▶ [Task item]:
Collect every line below that contains the word "wrist".

▶ [Listed entries]:
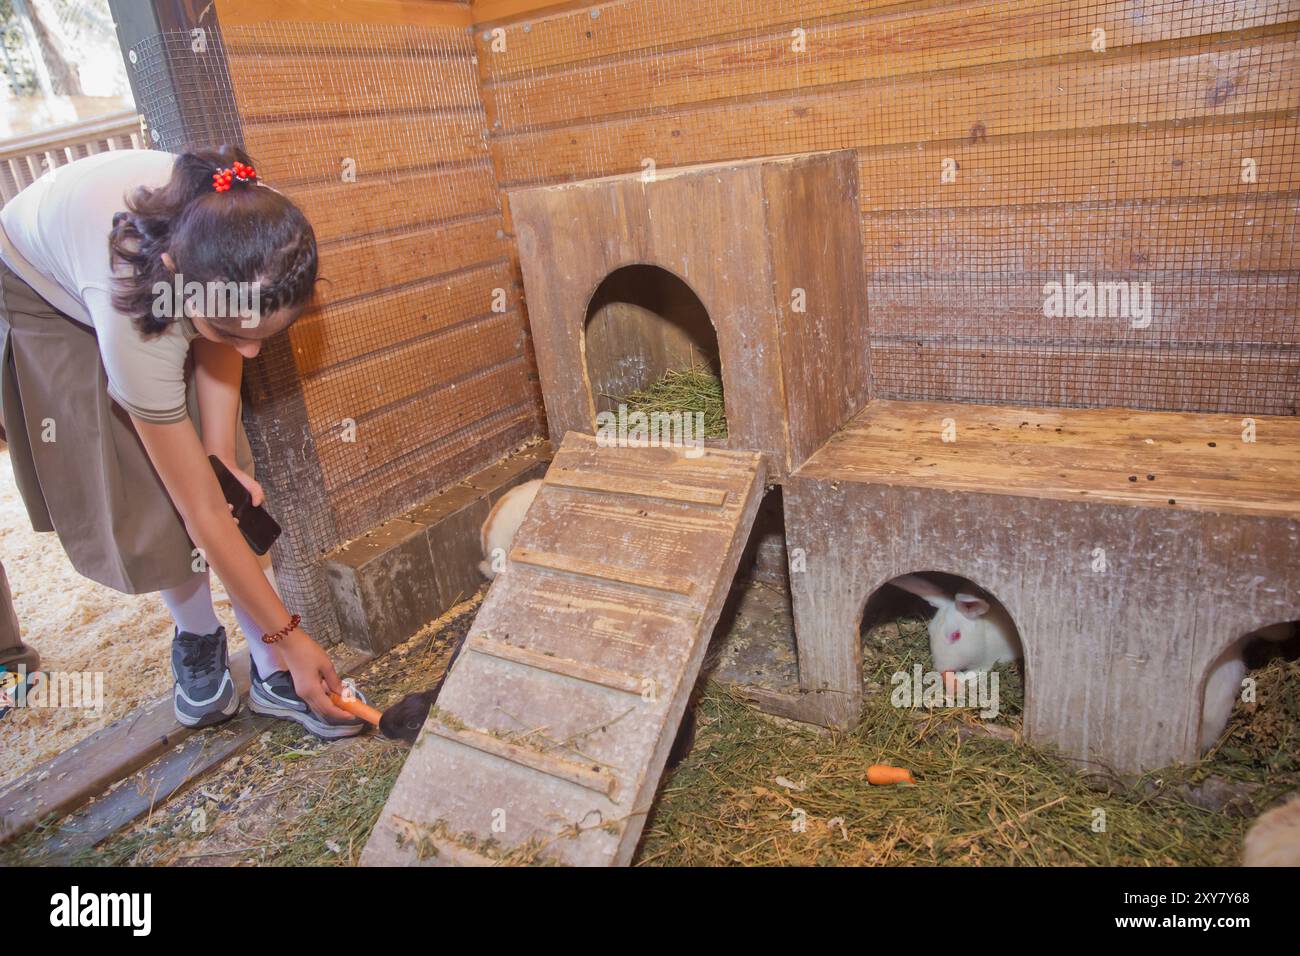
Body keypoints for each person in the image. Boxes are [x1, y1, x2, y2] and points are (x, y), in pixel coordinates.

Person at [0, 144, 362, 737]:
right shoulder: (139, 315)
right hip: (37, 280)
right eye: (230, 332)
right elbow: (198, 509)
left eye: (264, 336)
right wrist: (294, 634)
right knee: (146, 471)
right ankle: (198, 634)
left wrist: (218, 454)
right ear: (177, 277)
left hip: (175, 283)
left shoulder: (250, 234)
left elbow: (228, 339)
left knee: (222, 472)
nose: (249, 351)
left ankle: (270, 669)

* * *

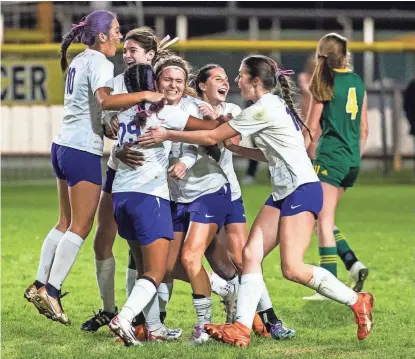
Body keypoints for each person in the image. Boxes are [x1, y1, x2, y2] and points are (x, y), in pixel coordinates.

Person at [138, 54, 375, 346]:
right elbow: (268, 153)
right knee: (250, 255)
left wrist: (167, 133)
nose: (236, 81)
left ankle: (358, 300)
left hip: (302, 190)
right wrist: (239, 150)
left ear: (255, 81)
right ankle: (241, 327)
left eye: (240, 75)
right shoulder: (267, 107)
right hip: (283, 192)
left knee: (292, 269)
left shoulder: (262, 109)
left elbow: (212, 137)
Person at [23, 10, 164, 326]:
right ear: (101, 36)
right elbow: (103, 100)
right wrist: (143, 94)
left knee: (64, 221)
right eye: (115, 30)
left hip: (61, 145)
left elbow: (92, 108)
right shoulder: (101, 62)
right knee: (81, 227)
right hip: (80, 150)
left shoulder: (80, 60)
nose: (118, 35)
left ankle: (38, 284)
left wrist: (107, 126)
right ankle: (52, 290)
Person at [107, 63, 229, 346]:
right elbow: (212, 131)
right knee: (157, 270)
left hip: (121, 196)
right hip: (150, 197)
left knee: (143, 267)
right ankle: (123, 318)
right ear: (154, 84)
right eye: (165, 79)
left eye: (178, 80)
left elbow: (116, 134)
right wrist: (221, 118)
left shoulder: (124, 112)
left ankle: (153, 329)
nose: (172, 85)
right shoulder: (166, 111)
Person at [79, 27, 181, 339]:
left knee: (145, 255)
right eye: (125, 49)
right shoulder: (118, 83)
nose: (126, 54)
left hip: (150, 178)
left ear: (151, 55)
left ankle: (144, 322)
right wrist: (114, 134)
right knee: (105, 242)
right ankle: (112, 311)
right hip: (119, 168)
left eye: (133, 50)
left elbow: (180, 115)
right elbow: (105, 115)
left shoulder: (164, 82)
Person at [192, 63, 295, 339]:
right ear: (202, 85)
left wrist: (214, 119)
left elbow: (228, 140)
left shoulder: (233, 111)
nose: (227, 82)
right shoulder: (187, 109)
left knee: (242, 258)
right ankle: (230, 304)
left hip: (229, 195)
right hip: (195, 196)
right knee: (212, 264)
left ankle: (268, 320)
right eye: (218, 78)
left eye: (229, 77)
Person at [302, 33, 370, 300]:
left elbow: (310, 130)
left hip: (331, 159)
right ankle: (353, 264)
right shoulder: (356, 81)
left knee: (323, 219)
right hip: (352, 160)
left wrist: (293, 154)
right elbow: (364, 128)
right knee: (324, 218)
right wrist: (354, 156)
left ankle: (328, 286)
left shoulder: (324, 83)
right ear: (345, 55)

▶ [Answer space]:
right wrist: (294, 634)
left wrist: (218, 454)
left wrist: (167, 133)
right wrist: (239, 150)
right wrist: (143, 94)
left wrist: (107, 126)
right wrist: (221, 118)
right wrist: (114, 134)
left wrist: (214, 119)
left wrist: (293, 154)
right wrist: (354, 156)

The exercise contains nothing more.